▸ Extracted information:
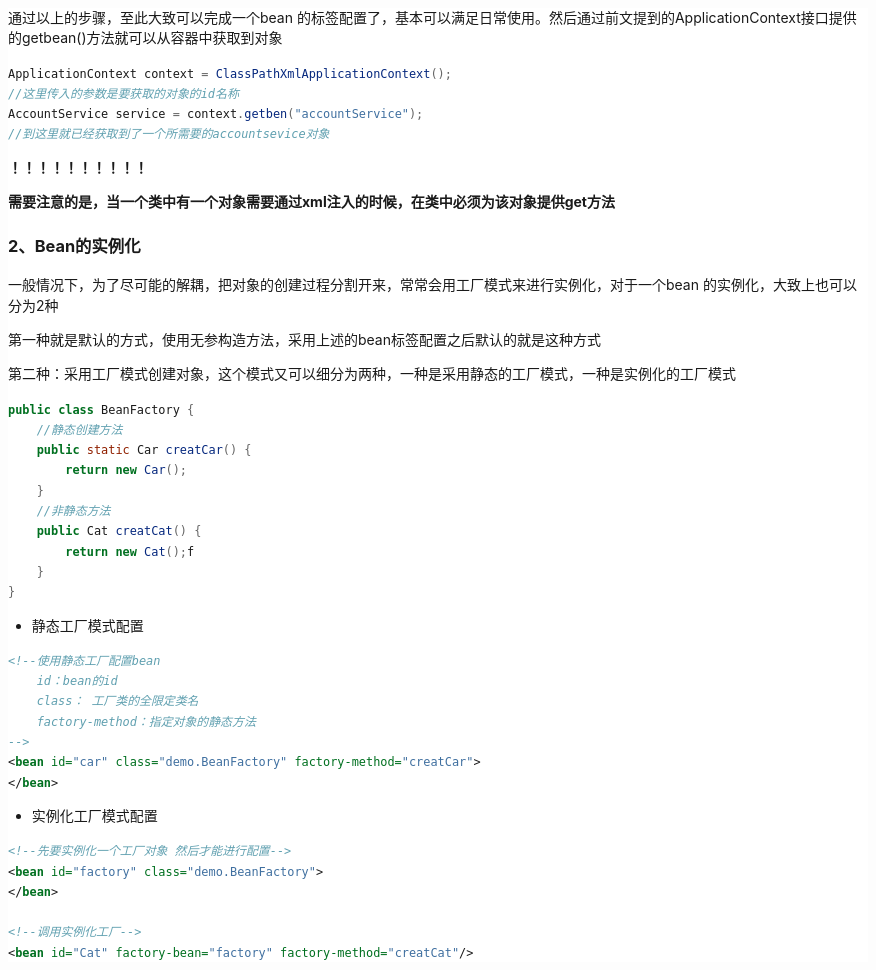 通过以上的步骤，至此大致可以完成一个bean 的标签配置了，基本可以满足日常使用。然后通过前文提到的ApplicationContext接口提供的getbean()方法就可以从容器中获取到对象

```java
ApplicationContext context = ClassPathXmlApplicationContext();
//这里传入的参数是要获取的对象的id名称
AccountService service = context.getben("accountService");
//到这里就已经获取到了一个所需要的accountsevice对象
```

**！！！！！！！！！！**

<font clolor= Red>**需要注意的是，当一个类中有一个对象需要通过xml注入的时候，在类中必须为该对象提供get方法**</font>



### 2、Bean的实例化

一般情况下，为了尽可能的解耦，把对象的创建过程分割开来，常常会用工厂模式来进行实例化，对于一个bean 的实例化，大致上也可以分为2种

第一种就是默认的方式，使用无参构造方法，采用上述的bean标签配置之后默认的就是这种方式

第二种：采用工厂模式创建对象，这个模式又可以细分为两种，一种是采用静态的工厂模式，一种是实例化的工厂模式

```java
public class BeanFactory {
    //静态创建方法
    public static Car creatCar() {
        return new Car();
    }
    //非静态方法
    public Cat creatCat() {
        return new Cat();f
    }
}
```

* 静态工厂模式配置

```xml
<!--使用静态工厂配置bean
	id：bean的id
	class： 工厂类的全限定类名
	factory-method：指定对象的静态方法
-->
<bean id="car" class="demo.BeanFactory" factory-method="creatCar">
</bean>
```

* 实例化工厂模式配置

```xml
<!--先要实例化一个工厂对象 然后才能进行配置-->
<bean id="factory" class="demo.BeanFactory">
</bean>

<!--调用实例化工厂-->
<bean id="Cat" factory-bean="factory" factory-method="creatCat"/>
```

▸ Aim of the task:
In the listing above, find each line containing "creatCar" and copy it.

▸ Response to the task:
    public static Car creatCar() {
<bean id="car" class="demo.BeanFactory" factory-method="creatCar">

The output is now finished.